- [DATA SHOWN]
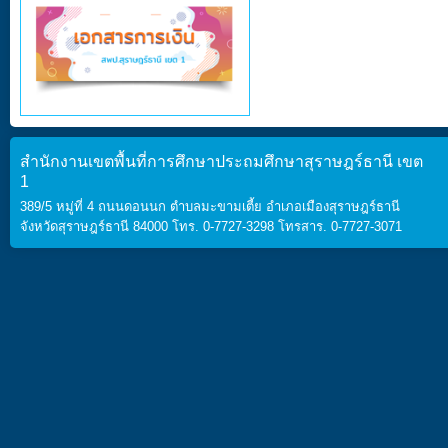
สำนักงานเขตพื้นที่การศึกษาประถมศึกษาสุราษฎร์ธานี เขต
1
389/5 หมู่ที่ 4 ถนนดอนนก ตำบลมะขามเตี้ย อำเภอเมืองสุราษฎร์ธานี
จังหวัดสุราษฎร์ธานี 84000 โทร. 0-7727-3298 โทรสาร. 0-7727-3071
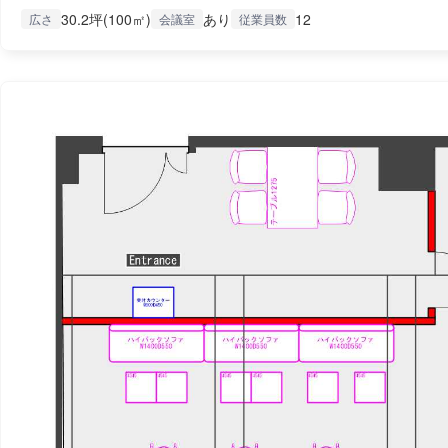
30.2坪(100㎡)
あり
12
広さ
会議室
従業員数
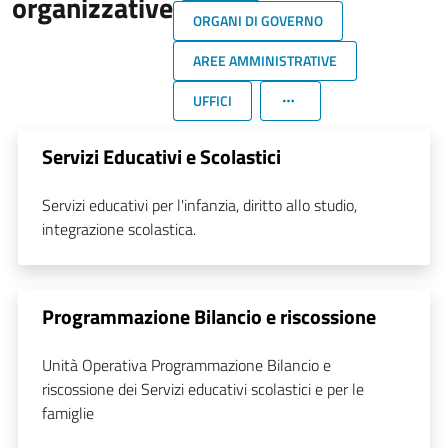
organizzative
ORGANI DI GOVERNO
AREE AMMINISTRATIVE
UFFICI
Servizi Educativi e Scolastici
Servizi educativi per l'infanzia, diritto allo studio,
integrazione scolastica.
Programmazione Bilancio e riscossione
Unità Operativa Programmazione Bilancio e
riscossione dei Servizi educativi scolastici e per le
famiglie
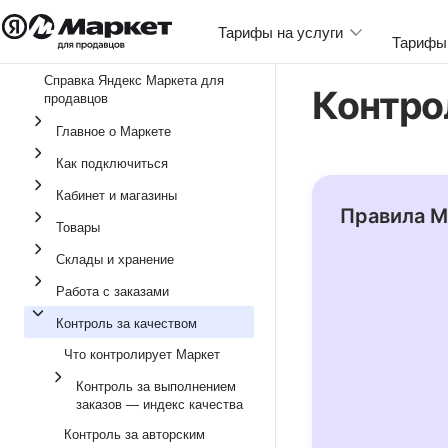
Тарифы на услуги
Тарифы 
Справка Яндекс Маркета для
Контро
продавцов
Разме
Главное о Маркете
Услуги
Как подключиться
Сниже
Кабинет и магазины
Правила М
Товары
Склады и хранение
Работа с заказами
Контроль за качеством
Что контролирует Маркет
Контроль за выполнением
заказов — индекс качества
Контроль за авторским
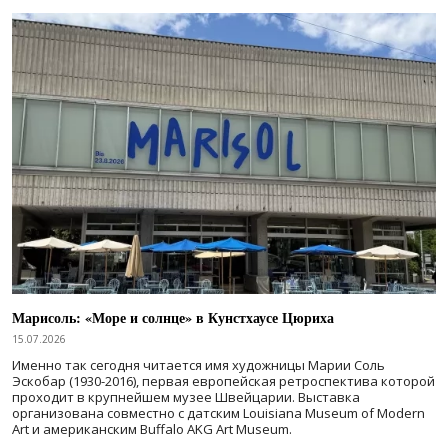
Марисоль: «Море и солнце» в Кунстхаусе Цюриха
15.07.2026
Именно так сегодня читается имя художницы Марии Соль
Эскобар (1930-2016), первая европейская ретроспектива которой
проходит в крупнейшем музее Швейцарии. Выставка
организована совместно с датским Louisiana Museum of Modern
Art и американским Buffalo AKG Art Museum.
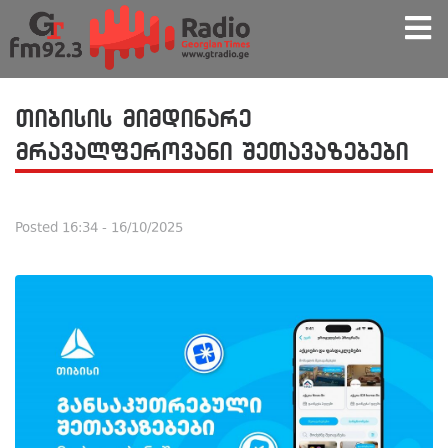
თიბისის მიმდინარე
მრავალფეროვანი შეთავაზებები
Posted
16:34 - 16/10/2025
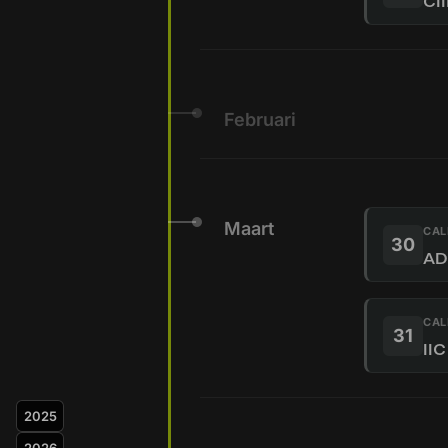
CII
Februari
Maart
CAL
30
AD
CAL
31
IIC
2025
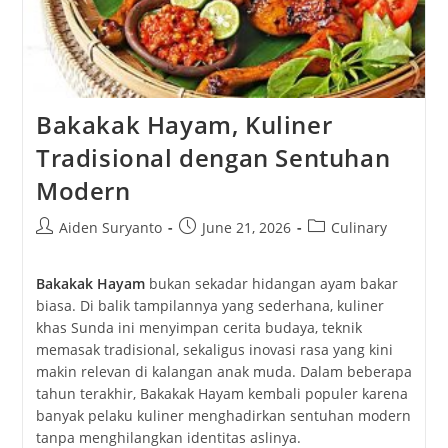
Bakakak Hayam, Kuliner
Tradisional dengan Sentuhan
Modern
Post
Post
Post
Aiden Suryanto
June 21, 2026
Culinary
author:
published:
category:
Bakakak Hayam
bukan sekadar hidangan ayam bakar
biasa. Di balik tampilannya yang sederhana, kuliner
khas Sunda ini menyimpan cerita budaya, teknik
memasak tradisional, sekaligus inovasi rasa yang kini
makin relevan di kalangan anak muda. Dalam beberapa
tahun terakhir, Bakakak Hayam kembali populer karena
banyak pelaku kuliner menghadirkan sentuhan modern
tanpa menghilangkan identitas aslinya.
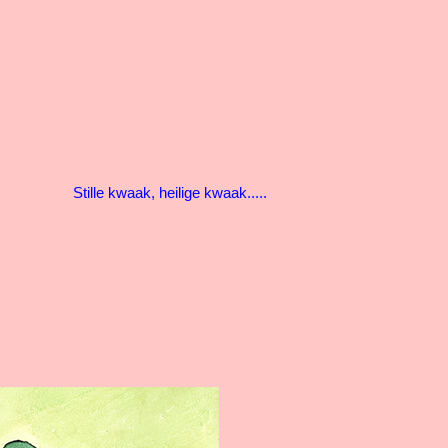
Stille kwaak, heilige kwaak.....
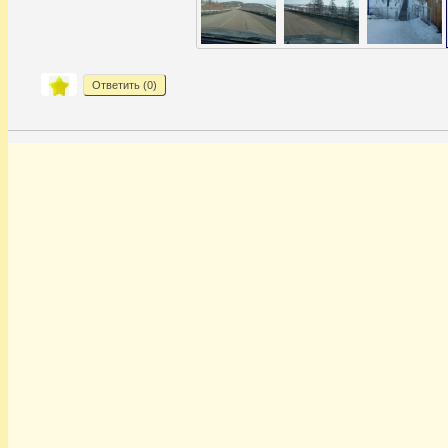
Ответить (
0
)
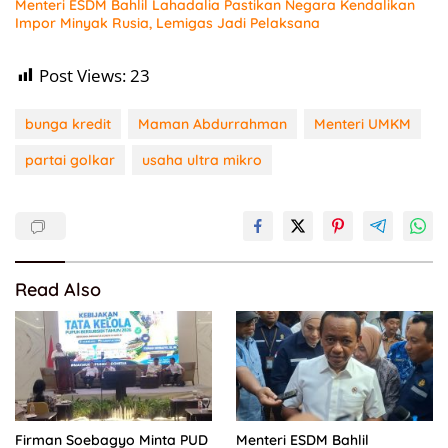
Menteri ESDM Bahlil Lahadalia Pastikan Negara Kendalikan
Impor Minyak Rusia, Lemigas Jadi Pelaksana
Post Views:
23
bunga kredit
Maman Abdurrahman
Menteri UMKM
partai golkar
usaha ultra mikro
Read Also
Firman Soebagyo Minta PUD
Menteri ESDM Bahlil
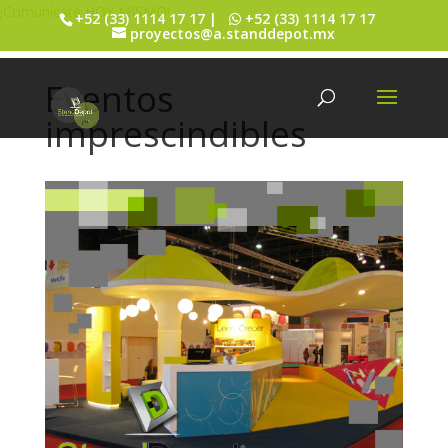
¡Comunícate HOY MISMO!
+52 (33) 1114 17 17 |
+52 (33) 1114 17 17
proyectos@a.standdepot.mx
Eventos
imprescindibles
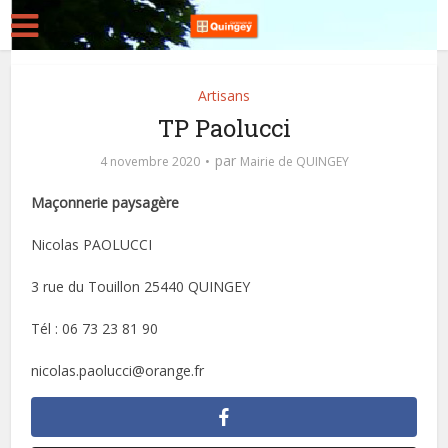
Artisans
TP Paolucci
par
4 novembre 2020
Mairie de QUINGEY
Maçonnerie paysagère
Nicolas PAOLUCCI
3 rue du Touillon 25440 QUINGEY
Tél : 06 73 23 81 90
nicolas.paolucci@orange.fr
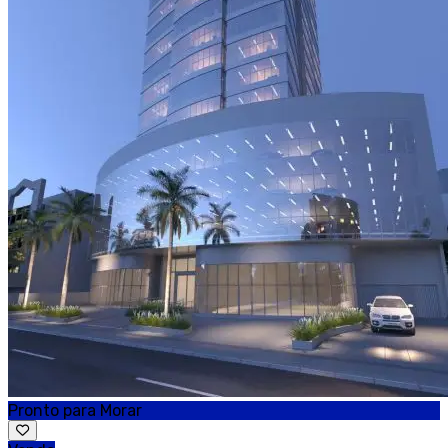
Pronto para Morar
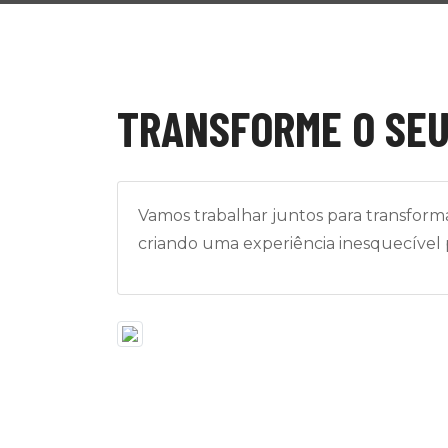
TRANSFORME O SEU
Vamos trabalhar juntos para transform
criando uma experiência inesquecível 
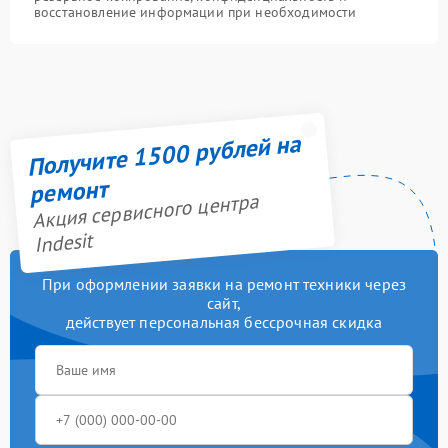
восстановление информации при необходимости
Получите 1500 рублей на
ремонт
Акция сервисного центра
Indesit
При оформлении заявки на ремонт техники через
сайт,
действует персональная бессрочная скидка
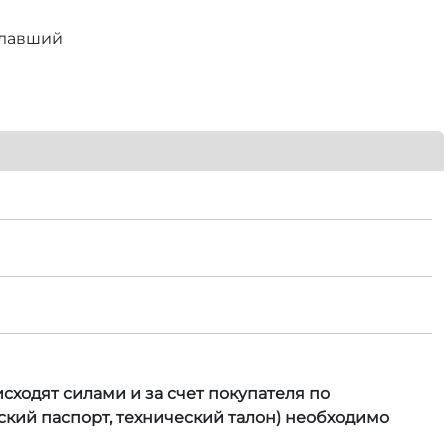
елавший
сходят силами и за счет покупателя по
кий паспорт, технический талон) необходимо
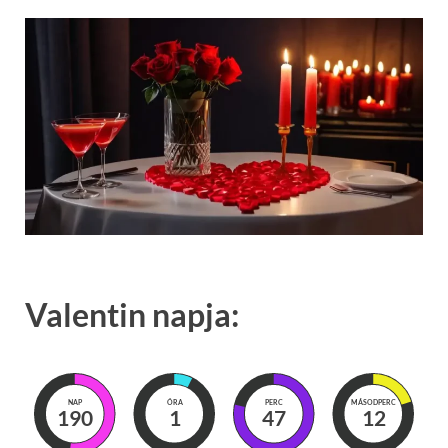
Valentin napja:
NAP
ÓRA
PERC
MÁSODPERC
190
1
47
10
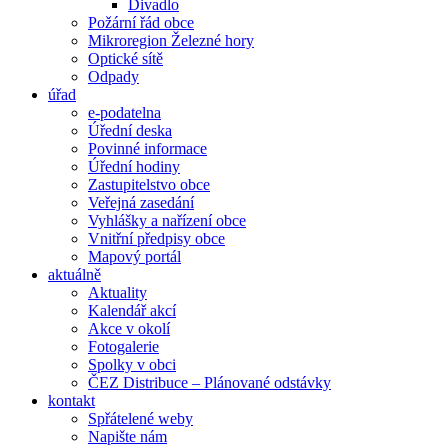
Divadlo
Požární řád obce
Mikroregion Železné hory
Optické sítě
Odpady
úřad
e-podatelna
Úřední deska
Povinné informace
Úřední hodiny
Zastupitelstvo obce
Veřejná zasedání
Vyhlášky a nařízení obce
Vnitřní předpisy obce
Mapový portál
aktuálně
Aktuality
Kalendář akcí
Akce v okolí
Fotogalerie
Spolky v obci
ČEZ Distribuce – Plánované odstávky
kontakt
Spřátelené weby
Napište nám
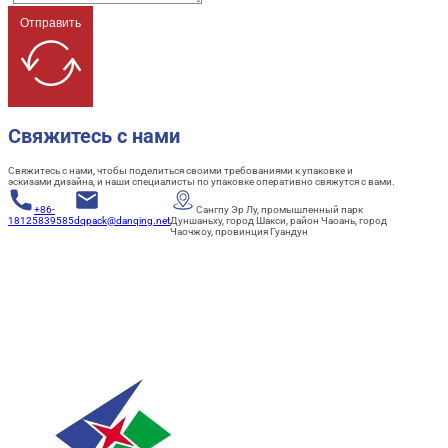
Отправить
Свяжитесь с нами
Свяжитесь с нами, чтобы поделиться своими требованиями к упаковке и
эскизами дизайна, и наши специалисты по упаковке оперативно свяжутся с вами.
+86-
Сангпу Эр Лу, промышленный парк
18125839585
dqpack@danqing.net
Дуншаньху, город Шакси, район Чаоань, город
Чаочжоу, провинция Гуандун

- [WHAT YOU SHOULD DO] Repeat the lines above, starting at the first and stopping after the line that holds "biasa. Di balik", with the pictures left out.

- [FINAL ANSWER]
สำนักงานเขตพื้นที่การศึกษาประถมศึกษาสุราษฎร์ธานี เขต
1
389/5 หมู่ที่ 4 ถนนดอนนก ตำบลมะขามเตี้ย อำเภอเมืองสุราษฎร์ธานี
จังหวัดสุราษฎร์ธานี 84000 โทร. 0-7727-3298 โทรสาร. 0-7727-3071
30.2坪(100㎡)
あり
12
広さ
会議室
従業員数
organizzative
ORGANI DI GOVERNO
AREE AMMINISTRATIVE
UFFICI
Servizi Educativi e Scolastici
Servizi educativi per l'infanzia, diritto allo studio,
integrazione scolastica.
Programmazione Bilancio e riscossione
Unità Operativa Programmazione Bilancio e
riscossione dei Servizi educativi scolastici e per le
famiglie
Тарифы на услуги
Тарифы 
Справка Яндекс Маркета для
Контро
продавцов
Разме
Главное о Маркете
Услуги
Как подключиться
Сниже
Кабинет и магазины
Правила М
Товары
Склады и хранение
Работа с заказами
Контроль за качеством
Что контролирует Маркет
Контроль за выполнением
заказов — индекс качества
Контроль за авторским
Марисоль: «Море и солнце» в Кунстхаусе Цюриха
15.07.2026
Именно так сегодня читается имя художницы Марии Соль
Эскобар (1930-2016), первая европейская ретроспектива которой
проходит в крупнейшем музее Швейцарии. Выставка
организована совместно с датским Louisiana Museum of Modern
Art и американским Buffalo AKG Art Museum.
თიბისის მიმდინარე
მრავალფეროვანი შეთავაზებები
Posted
16:34 - 16/10/2025
CII
Februari
Maart
CAL
30
AD
CAL
31
IIC
2025
Bakakak Hayam, Kuliner
Tradisional dengan Sentuhan
Modern
Post
Post
Post
Aiden Suryanto
June 21, 2026
Culinary
author:
published:
category:
Bakakak Hayam
bukan sekadar hidangan ayam bakar
biasa. Di balik tampilannya yang sederhana, kuliner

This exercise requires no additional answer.